**Your instructions:** Repeat the records below exactly, leaving out any pictures.

**The data:**
####
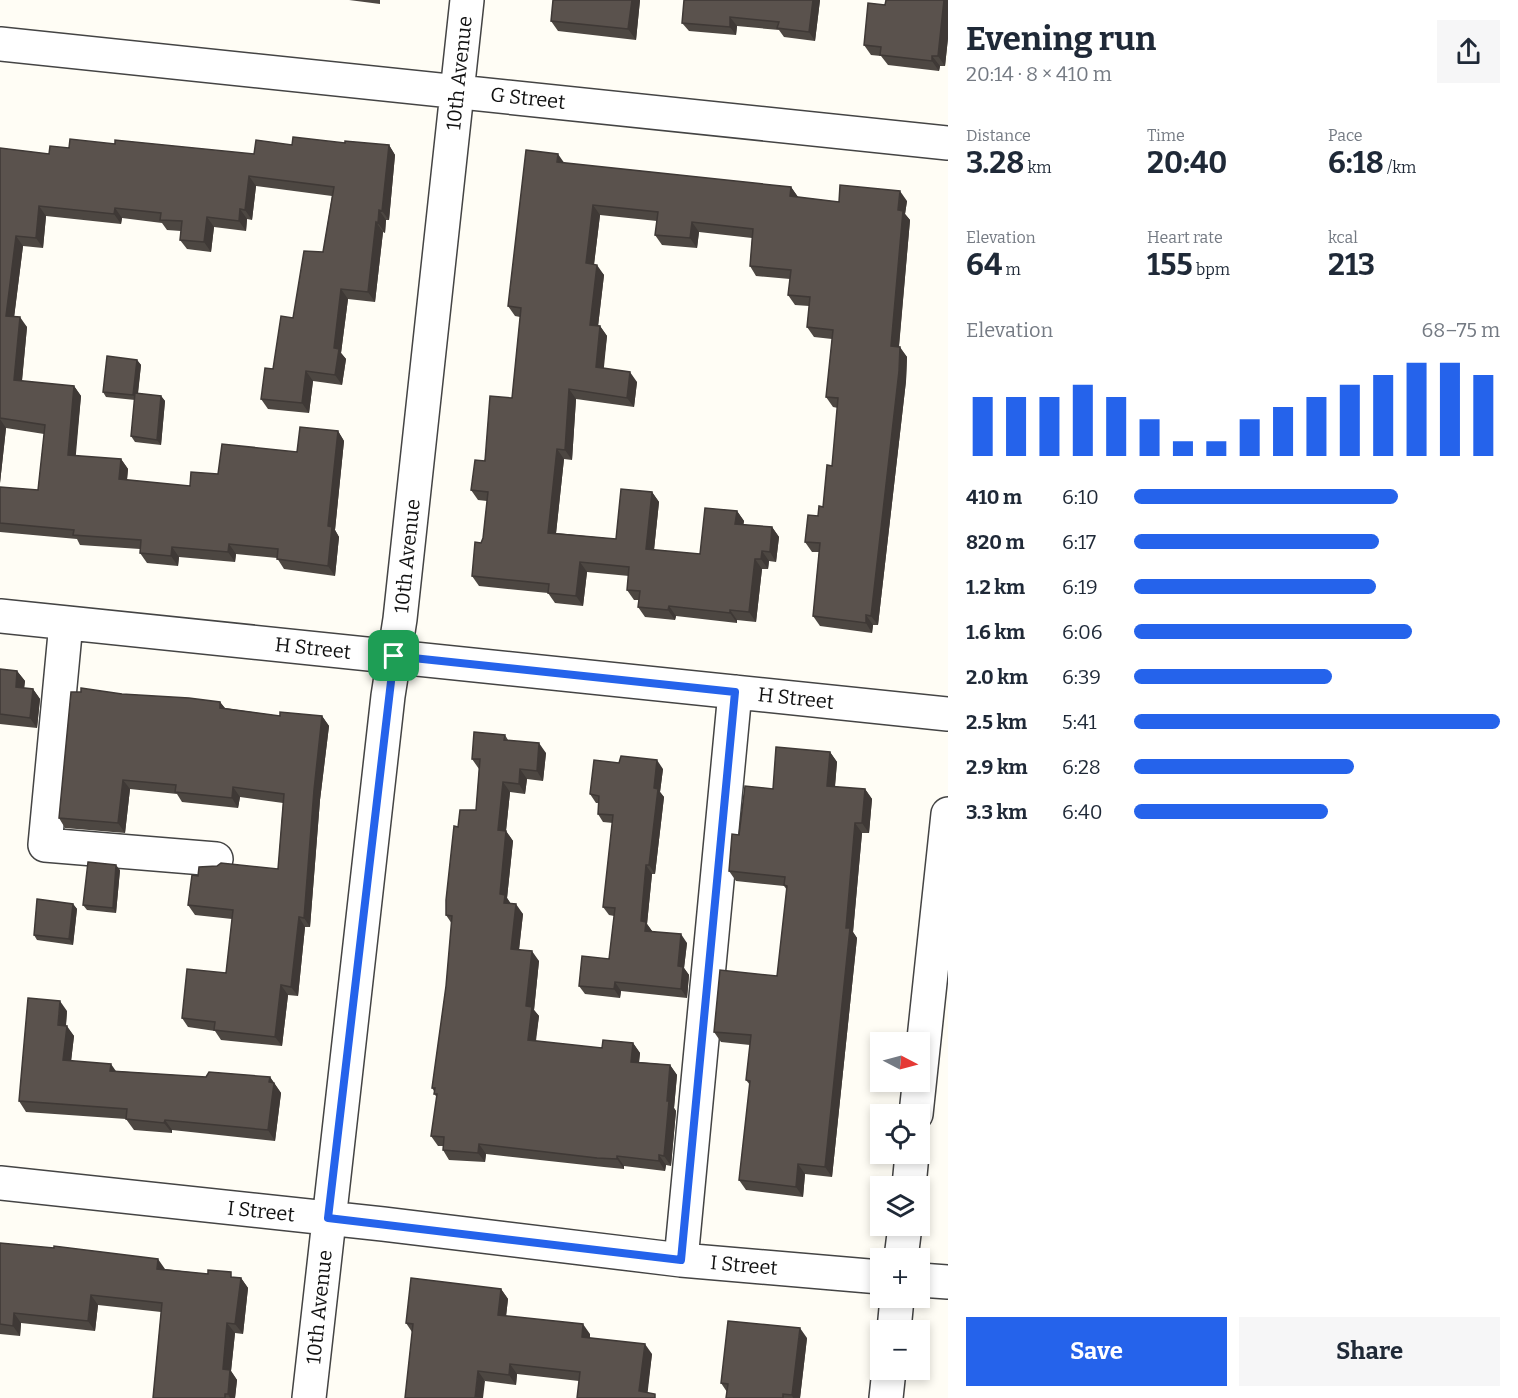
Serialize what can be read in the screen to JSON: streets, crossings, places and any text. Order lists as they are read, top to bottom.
{
  "streets": {
    "street": [
      "10th Avenue",
      "G Street",
      "H Street",
      "I Street"
    ]
  },
  "crossings": [
    ["10th Avenue", "G Street"],
    ["10th Avenue", "H Street"],
    ["10th Avenue", "I Street"]
  ],
  "north": "right",
  "page": {
    "heading": ["Evening run", "20:14 · 8 × 410 m"],
    "stats": [
      ["Distance", "3.28 km"],
      ["Time", "20:40"],
      ["Pace", "6:18 /km"],
      ["Elevation", "64 m"],
      ["Heart rate", "155 bpm"],
      ["kcal", "213"]
    ],
    "chart": ["Elevation", "68–75 m"],
    "list": [
      {
        "name": "410 m",
        "note": "6:10"
      },
      {
        "name": "820 m",
        "note": "6:17"
      },
      {
        "name": "1.2 km",
        "note": "6:19"
      },
      {
        "name": "1.6 km",
        "note": "6:06"
      },
      {
        "name": "2.0 km",
        "note": "6:39"
      },
      {
        "name": "2.5 km",
        "note": "5:41"
      },
      {
        "name": "2.9 km",
        "note": "6:28"
      },
      {
        "name": "3.3 km",
        "note": "6:40"
      }
    ],
    "map_buttons": ["+", "−"],
    "buttons": ["Save", "Share"]
  }
}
####
**Written solution:**
Serialize what can be read in the screen to JSON: streets, crossings, places and any text. Order lists as they are read, top to bottom.
{
  "streets": {
    "street": [
      "10th Avenue",
      "G Street",
      "H Street",
      "I Street"
    ]
  },
  "crossings": [
    ["10th Avenue", "G Street"],
    ["10th Avenue", "H Street"],
    ["10th Avenue", "I Street"]
  ],
  "north": "right",
  "page": {
    "heading": ["Evening run", "20:14 · 8 × 410 m"],
    "stats": [
      ["Distance", "3.28 km"],
      ["Time", "20:40"],
      ["Pace", "6:18 /km"],
      ["Elevation", "64 m"],
      ["Heart rate", "155 bpm"],
      ["kcal", "213"]
    ],
    "chart": ["Elevation", "68–75 m"],
    "list": [
      {
        "name": "410 m",
        "note": "6:10"
      },
      {
        "name": "820 m",
        "note": "6:17"
      },
      {
        "name": "1.2 km",
        "note": "6:19"
      },
      {
        "name": "1.6 km",
        "note": "6:06"
      },
      {
        "name": "2.0 km",
        "note": "6:39"
      },
      {
        "name": "2.5 km",
        "note": "5:41"
      },
      {
        "name": "2.9 km",
        "note": "6:28"
      },
      {
        "name": "3.3 km",
        "note": "6:40"
      }
    ],
    "map_buttons": ["+", "−"],
    "buttons": ["Save", "Share"]
  }
}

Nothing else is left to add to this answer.